#### Исходный отрывок

Самые фигуры Лисиппа лишены соразмерности пропорций, квадратности статуй Поликлета. Все они обычно стройнее по своим пропорциям; особенно вытянуты их тонкие ноги — примета эта характеризует большинство произведений школы Лисиппа. Эти черты придают им более гибкий характер.

Но самое главное — это то, что уже современники отмечали у Лисиппа решительный перелом в самом понимании задач искусства: от передачи людей такими, какие они есть на самом деле, он перешел к передаче их такими, какими они кажутся. Конечно, это противопоставление несколько упрощает все развитие искусства. Но оно верно отмечает особое внимание к зрительному впечатлению, к передаче мгновенного, к движению тела, интерес к светотени — признаки искусства Лисиппа, развитые им в ущерб устойчивости статуй, ясности их конструкций, четким силуэтам и контурам. Эта черта бросается в глаза и при сравнении «Копьеносца» Поликлета с «Апоксиоменом», и при сравнении «Дискобола» Мирона с атлетом, подвязывающим сандалию (ср. 78 с 84). Лисипп преодолевает рельефность статуи Мирона, фигура его расположена в нескольких планах, овеяна светом и тенью; плавное и упругое движение пронизывает все ее члены. Многие статуи Лисиппа в большей степени, чем статуи V века, рассчитаны на обозрение со всех сторон. «Апоксиомена» необходимо обойти, так как спереди его рука видна в ракурсе, в профиль не видно лица. Но, воспринимая статую со всех сторон, зритель теряет целостность образа героя, ту полноту бытия, которой веет от фигур Поликлета, даже когда видишь их с одной передней стороны.

########
#### Список записей

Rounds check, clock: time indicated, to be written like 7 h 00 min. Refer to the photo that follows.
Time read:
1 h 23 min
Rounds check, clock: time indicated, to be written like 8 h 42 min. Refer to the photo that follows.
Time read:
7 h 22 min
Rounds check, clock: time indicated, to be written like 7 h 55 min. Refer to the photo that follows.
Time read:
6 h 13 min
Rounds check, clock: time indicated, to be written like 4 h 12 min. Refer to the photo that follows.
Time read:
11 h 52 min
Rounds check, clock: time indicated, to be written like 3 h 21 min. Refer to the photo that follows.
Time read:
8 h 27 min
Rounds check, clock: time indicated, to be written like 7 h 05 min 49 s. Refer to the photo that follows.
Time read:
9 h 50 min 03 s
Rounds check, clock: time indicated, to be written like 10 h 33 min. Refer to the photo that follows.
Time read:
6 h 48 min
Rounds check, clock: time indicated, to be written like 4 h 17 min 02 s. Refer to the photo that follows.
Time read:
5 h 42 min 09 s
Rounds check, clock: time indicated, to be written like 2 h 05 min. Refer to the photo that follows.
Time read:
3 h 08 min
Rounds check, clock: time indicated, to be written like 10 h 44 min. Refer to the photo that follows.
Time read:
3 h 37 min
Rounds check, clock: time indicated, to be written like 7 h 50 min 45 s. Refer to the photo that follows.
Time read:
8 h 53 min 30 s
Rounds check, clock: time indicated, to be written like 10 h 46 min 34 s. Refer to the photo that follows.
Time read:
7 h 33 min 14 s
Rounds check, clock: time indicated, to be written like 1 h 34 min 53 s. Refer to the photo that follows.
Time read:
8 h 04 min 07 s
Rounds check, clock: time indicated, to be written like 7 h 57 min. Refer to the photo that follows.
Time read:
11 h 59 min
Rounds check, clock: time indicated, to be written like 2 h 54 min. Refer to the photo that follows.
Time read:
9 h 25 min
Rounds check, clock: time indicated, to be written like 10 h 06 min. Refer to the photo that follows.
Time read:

########

Поставленная задача 1
Какая примета, согласно отрывку о Лисиппе, характеризует большинство произведений его школы?
Поставленная задача 2
Измени в отрывке о Лисиппе отрезок от «Самые фигуры Лисиппа» по «более гибкий характер.» включительно, поставив «изящнее» вместо «стройнее».
Записи здесь никакой роли не играют.

Полный ответ 1
Особенно вытянутые тонкие ноги фигур.

Полный ответ 2
Самые фигуры Лисиппа лишены соразмерности пропорций, квадратности статуй Поликлета. Все они обычно изящнее по своим пропорциям; особенно вытянуты их тонкие ноги — примета эта характеризует большинство произведений школы Лисиппа. Эти черты придают им более гибкий характер.